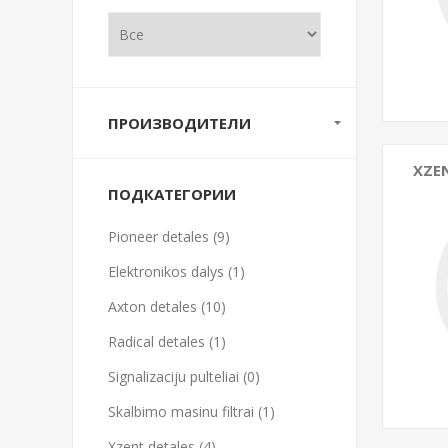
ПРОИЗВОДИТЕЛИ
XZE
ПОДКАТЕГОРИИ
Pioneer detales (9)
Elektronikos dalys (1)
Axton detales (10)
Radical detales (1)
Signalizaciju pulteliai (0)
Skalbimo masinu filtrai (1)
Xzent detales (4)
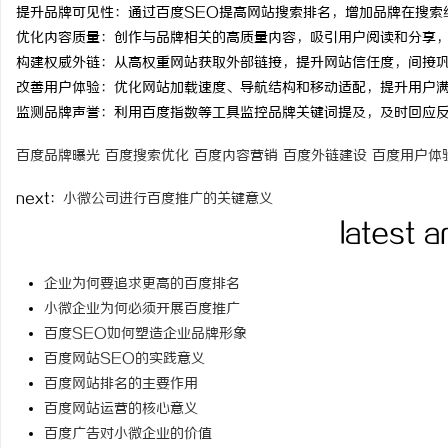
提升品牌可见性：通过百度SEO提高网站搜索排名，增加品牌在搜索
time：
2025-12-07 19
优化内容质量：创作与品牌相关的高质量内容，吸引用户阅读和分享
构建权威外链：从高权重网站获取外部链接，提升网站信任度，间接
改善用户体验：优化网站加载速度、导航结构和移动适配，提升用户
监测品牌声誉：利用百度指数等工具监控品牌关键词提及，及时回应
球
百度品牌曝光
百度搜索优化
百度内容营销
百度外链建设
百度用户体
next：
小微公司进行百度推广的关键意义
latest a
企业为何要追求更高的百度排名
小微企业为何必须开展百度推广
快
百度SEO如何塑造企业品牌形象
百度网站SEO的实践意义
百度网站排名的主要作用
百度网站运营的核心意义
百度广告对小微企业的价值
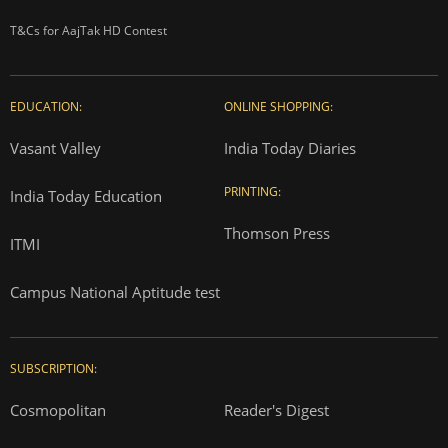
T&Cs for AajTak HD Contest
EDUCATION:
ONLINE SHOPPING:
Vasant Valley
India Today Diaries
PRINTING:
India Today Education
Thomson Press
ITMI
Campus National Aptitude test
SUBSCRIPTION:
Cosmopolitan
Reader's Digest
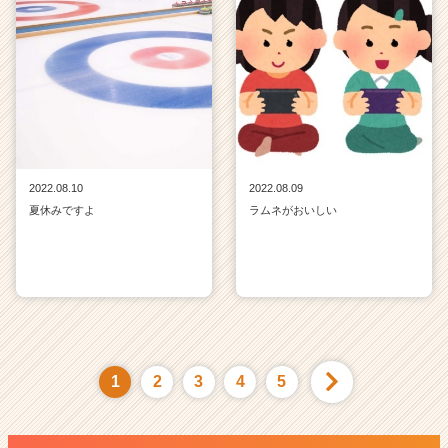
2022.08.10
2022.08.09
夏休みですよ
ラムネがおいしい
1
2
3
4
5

---

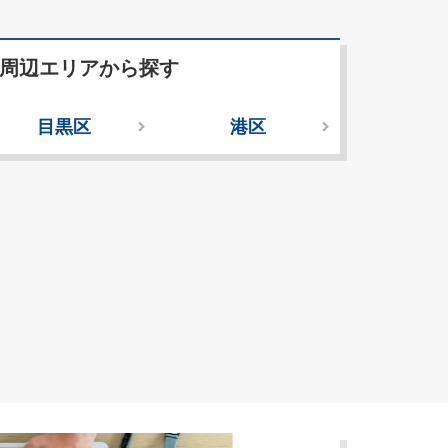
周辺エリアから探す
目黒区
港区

WHAT THE EXERCISE ASKS: Within the listing above, find every line containing the string "India" and return it.

TASK RESULT:
India Today Diaries
India Today Education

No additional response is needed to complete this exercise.